Sunday, November 13, 2005

Humility? I give up.

I read Seth Godin's blog sometimes. These marketing, techie people are truly amazing, the cool websites, all the links, the pictures, I'm in awe. Anyway, at one point I was even driven to try to install trackback code into my blog's template. I failed.

If I believed in evolution then I would probably have to concede at this point that these people have evolved into a higher life form. That thousands of years from now someone will dissect the frozen matter that was once my brain and decide that there was a fork in the evolutionary road and we took differing paths. Just like there is a cro-magnon man and a Neanderthal man, I'd probably carry a different label than tech people, but right now I'm just too close to the situation to tell what that label might be.

Anyway, where was I?

No where near the point I was going to make.

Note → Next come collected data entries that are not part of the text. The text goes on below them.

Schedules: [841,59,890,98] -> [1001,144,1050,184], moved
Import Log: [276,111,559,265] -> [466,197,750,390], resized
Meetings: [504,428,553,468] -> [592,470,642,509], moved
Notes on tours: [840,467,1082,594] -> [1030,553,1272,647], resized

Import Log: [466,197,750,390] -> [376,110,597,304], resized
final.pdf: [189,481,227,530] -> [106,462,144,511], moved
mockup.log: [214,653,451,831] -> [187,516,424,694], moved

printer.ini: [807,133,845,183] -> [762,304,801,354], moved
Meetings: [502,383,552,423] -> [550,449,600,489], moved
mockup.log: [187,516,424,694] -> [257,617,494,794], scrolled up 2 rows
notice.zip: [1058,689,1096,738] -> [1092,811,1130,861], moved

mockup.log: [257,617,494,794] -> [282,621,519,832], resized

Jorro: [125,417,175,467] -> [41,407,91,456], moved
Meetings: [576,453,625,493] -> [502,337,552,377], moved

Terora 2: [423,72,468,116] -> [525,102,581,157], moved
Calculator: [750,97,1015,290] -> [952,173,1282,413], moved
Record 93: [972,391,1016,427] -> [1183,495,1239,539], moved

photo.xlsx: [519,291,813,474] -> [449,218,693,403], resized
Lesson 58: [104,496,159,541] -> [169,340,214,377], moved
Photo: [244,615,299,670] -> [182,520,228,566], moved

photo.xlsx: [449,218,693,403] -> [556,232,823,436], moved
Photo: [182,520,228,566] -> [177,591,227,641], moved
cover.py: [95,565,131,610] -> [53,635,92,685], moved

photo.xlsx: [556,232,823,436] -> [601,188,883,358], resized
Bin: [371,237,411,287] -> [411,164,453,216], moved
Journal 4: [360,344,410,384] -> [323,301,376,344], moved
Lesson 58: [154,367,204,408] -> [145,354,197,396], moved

Seth links to Ira William's manifesto on humility.
I stopped at this quote:
"Humility does not mean thinking less of yourself than of other people, nor
does it mean having a low opinion of your own gifts. It means freedom from
thinking about yourself at all."--William Temple, Sr.

I made it about three minutes before I began to realize how hard it is to be humble and not think of yourself. It is so difficult to be humble. Try it yourself. Try to not think about yourself for the next five minutes. I think this is perhaps the hardest thing I could ever do, and I've given birth, sold books door-to-door, and walked over the bones of a dead desert mountain goat on an unmarked trail on the bottom of the Grand Canyon.

Then I thought, wow! This is so hard! If I could be legitimately humble. I'd be the greatest person to ever live! I began to fantasize about all the book signing and the speeches before millions of people, the cool website that someone else, one of those more highly evolved beings, would design for me so that I could read cool comments about myself and about how I had changed their lives--How some man who had not gotten out of bed in six years saw my infomercial on T.V. and began to workout and lost 733 lbs. Or how Bill Gates read my book (well if I were that humble, then someone else would write it) and decided to buy and refurbish Nambia. Or how Paris Hilton saw my interview with Oprah and decided, well, decided to do something--legal and with clothes on. If I could be truly humble I could SAVE THE WORLD!

Anyway, where was I, oh yeah, being humble is really hard.

It's probably downright impossible to do on my own.

But maybe if we all really try together; maybe then we can all evolve into a humbler species. I'm not sure how that would look? Would we de-evolve? Whenever we here of a species that is humble it is usually something like a dung beetle or earthworm. No one says, "And looking across the Savannah we see the lion, humbly devouring its prey." In this world, if you become humble, you'll quite likely be crucified.